# Thread: Quick question

1. ## Quick question

find and sketch the domain of f(x,y) = sqrt(1+ln(xy))
it will be:
y>1/(ex)
graph of y=1/ex is approximately the same as y=1/x
where should i shade it ??
it have curve in quadratic 1 and curve in quadratic 3
i will shade it inside both curves or just the curve in the quadratic 1??

i think,
since y > 1/ex
---> xy > 1/e
product is positive
so I will shade the curve in quadratic 3
right??!

2. If our function is

$f(x,y)=\sqrt{1+\ln\,(xy)},$

then $f$ is defined exactly where $1+\ln\,(xy)$ is defined and non-negative; that is, where

$1+\ln\,(xy)\ge 0.$

By two reversible operations, we find that this is equivalent to saying

\begin{aligned}
\ln\,(xy)&\ge -1\\
xy&\ge e^{-1}.\quad\quad (e^x\mbox{ increasing})\\
\end{aligned}

Therefore, $xy$ must be positive and $(x,y)$ must lie in the first or third quadrant.

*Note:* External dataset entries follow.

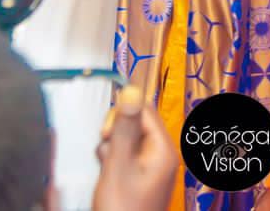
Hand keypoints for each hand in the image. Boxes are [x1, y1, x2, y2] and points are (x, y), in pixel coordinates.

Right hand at [92, 86, 177, 210]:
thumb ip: (124, 129)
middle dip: (114, 135)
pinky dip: (112, 164)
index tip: (107, 134)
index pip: (145, 110)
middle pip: (135, 124)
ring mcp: (150, 169)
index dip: (122, 115)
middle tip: (107, 156)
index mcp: (163, 150)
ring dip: (110, 150)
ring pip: (126, 142)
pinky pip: (124, 159)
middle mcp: (160, 157)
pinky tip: (107, 180)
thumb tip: (132, 90)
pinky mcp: (139, 180)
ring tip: (107, 173)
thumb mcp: (118, 167)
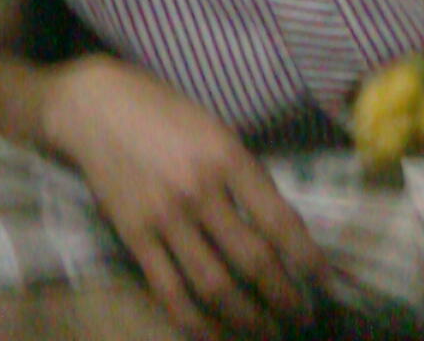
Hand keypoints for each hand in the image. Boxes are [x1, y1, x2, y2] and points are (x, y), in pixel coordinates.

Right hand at [44, 56, 326, 340]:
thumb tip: (277, 228)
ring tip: (267, 331)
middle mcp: (200, 190)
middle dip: (284, 297)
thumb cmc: (162, 110)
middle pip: (253, 260)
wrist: (95, 106)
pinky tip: (217, 335)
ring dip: (247, 318)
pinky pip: (170, 292)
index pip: (280, 221)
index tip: (328, 285)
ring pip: (215, 285)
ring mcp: (165, 217)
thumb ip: (242, 175)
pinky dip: (197, 323)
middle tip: (301, 316)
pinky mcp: (134, 237)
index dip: (310, 261)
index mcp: (227, 156)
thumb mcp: (214, 128)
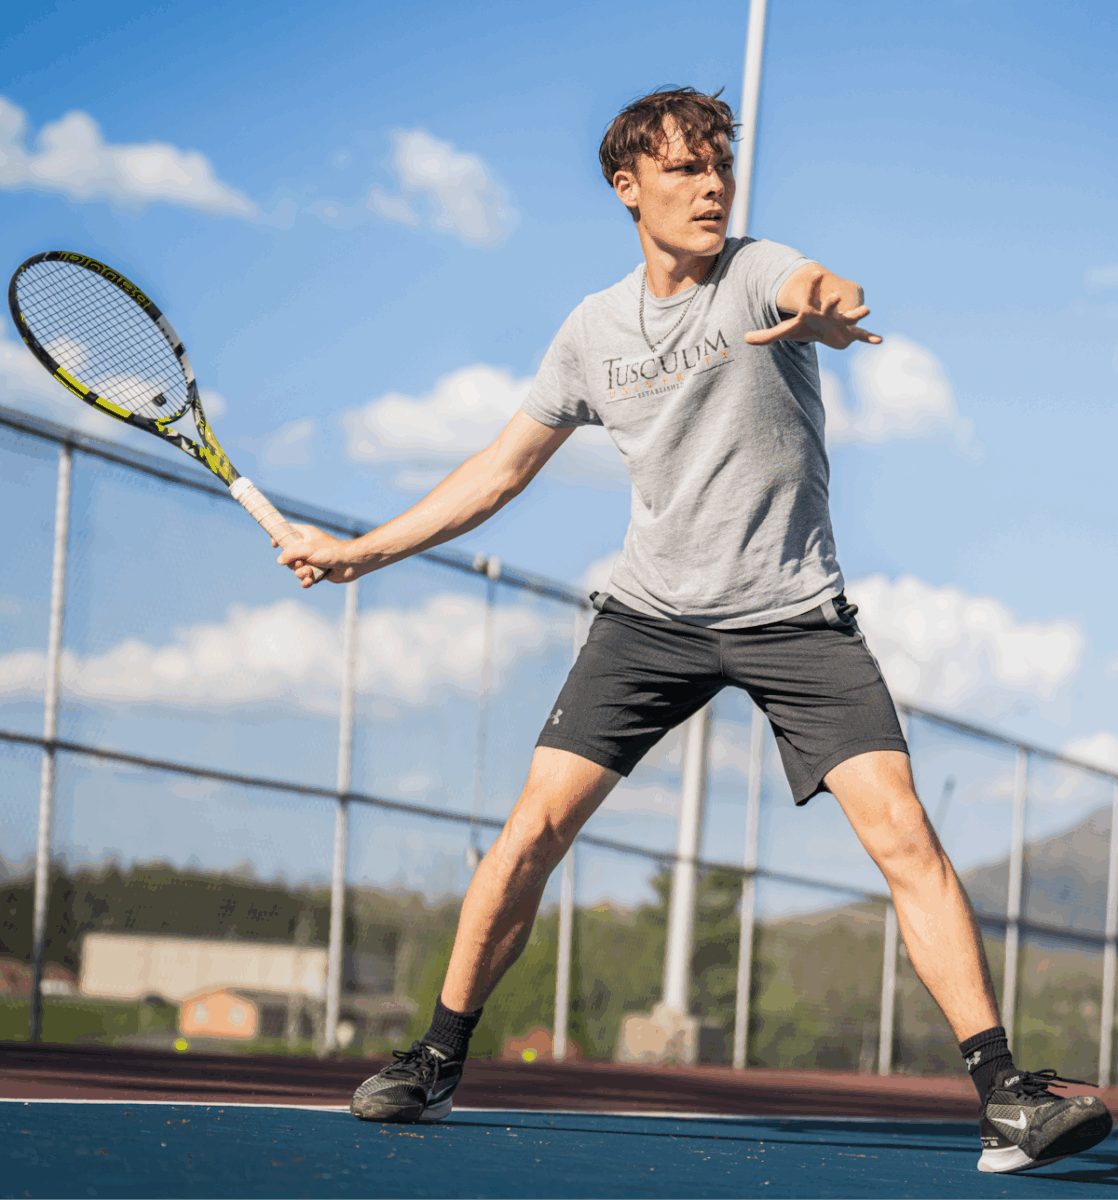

Now, if we knew that $x$ were positive, we could divide by $x$ to obtain

$y\ge \frac{1}{ex},$

but in the third quadrant, $x<0$, and we can't do this without reversing the inequality. In fact, while your answer is correct in the first quadrant, in the third quadrant it will be

$y \le \frac{1}{ex}.$

Hope this helps!